▶ **Trecho**:

┄┄┄┄┄┄

ALUNO ESCOLA PÚBLICA OUTRO ESTADO DA FEDERAÇÃO VESTIBULAR

ESTADO DO RIO DE JANEIRO

PODER JUDICIÁRIO

COMARCA DA CAPITAL

JUÍZO DE DIREITO DA 10ª VARA DE FAZENDA PÚBLICA

Processo n° 2003.001.138989-3

SENTENÇA

I

Vistos etc..

Trata-se de mandado de segurança impetrado por ELIANE DOS SANTOS NUNES, qualificada na inicial, em face de ato do REITOR DA UNIDADE DO ESTADO DO RIO DE JANEIRO - UERJ, objetivando assegurar sua matrícula no curso de graduação em Letras.

Como causa de pedir, alega a impetrante, em síntese, ter obtido aprovação no vestibular SADE/2003, para ingresso no curso de Letras da UERJ. No entanto, a autoridade apontada como coatora não aceitou sua matrícula, sob o fundamento de que o edital era claro ao exigir do aluno o curso do ensino fundamental em escola pública no âmbito do Estado do Rio de Janeiro, o que não era o caso da impetrante, proveniente de unidade educacional publica do Estado do Amazonas. Diante desta situação, por entender ilegal o ato praticado, na medida em que viola o princípio da isonomia, ajuíza a presente demanda (fls. 02/12).

Com a inicial vieram os documentos de fls. 13/38.

Devidamente notificada, a autoridade apontada como coatora prestou informações (fls. 87/58), mencionando, em síntese, não ter a impetrante atendido as regras do edital, posto que não cursou integralmente o ensino fundamental e médio em instituição de ensino mantida pelo Poder Público, localizada no Estado do Rio de Janeiro.

Com as informações vieram os documentos de fls. 59/86.

O Estado do Rio de Janeiro se manifesta à fl. 91, reiterando as informações prestadas pela autoridade apontada como coatora.

Parecer do Ministério Público às fls. 93/96, no sentido da concessão da segurança.

II

É o relatório. Fundamento e decido.

Conforme se nota, a discussão posta na presente demanda refere-se a ser constitucional o sistema de cotas, em favor dos candidatos ao vestibular, oriundos de escolas públicas localizadas apenas no Estado do Rio de Janeiro.

Ou seja, saber se a restrição territorial estaria vulnerando os princípios da isonomia e da razoabilidade.

Assim, passando ao exame da questão, constata-se que a restrição territorial acima não se encontrava na Lei Estadual nº 3528/00, mas sim no Decreto nº 31868/02, que a regulamentou, sendo certo que hoje, a Lei Estadual nº 8151/03, expressamente estende o benefício àqueles que tenham cursado o ensino em escola pública das redes situadas em todo o território nacional, retirando a restrição que existia.

Assim, já por este retrospecto legal, pode-se notar que a restrição não era pretendida pelo legislador, colocando-se afrontosa ao que se pretendia: universalizar o ensino, franqueando-o a todos.

┄┄┄┄┄┄

▶ **Dados fornecidos**:
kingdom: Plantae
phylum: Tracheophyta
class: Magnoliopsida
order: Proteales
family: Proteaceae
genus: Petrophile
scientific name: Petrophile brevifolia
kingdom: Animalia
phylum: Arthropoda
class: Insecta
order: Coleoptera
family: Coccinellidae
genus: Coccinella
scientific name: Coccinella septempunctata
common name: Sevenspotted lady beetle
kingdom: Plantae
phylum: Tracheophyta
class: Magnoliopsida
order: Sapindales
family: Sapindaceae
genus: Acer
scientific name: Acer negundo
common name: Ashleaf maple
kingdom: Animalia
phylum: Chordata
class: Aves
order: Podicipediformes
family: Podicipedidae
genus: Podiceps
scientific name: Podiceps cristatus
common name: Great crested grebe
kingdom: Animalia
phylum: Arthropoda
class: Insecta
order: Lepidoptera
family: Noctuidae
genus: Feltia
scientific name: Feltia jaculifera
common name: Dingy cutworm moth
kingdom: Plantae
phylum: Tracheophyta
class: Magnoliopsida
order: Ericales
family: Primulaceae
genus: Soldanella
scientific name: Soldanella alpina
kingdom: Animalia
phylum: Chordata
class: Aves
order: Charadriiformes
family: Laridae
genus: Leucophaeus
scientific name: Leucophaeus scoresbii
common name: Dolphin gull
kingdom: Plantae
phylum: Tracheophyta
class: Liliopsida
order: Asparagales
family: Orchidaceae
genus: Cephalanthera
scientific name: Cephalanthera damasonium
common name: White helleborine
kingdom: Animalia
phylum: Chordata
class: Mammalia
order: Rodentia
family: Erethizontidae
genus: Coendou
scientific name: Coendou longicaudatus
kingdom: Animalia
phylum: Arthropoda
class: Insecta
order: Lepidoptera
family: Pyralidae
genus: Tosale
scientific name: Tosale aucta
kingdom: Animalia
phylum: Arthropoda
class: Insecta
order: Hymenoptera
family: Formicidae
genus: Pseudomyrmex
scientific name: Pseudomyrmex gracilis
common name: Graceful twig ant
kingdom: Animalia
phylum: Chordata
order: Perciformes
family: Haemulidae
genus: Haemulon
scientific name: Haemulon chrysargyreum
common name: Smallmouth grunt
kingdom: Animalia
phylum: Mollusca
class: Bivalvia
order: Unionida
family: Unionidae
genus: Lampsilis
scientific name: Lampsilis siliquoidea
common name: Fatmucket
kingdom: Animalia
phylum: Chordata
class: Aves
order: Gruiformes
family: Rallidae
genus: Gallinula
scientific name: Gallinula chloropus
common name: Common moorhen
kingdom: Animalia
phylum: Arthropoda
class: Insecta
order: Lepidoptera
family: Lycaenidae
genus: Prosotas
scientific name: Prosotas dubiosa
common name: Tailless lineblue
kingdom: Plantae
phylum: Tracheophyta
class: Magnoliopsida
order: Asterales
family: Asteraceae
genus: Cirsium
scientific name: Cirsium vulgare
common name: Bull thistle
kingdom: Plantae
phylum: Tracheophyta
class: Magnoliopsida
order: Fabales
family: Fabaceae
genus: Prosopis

┄┄┄┄┄┄

▶ **Objetivo proposto**:
Dê continuidade à sentença sobre a matrícula no curso de Letras da UERJ, começando logo após a última frase do trecho.

▶ **Resposta**:
Desta forma, se podia e se pode notar que a idéia de acesso ao ensino não comporta mecanismos de discriminação arbitrária.

No caso, viabilizar “cotas” aos oriundos de escolas públicas encontra o respaldo de franquear o conhecimento aos carentes de recursos econômicos.

Ciente de que estes candidatos competem em desigualdade com os que têm capacidade econômica - pois não têm a facilidade para aquisição de livros, disponibilidade de tempo, perspectivas de aulas particulares etc. – a Administração confere um tratamento especial, visando viabilizar o aceso universitário com uma competição apenas entre esta classe.

Colocando-se neste âmbito e com esta razão, fácil perceber que não há distinção de situação entre o hipossuficiente econômico que cursa escola pública no Estado do Rio de Janeiro, e aquele que cursa em outro Estado.

Ambos se colocam em mesma situação, e devem ter conferido igual tratamento.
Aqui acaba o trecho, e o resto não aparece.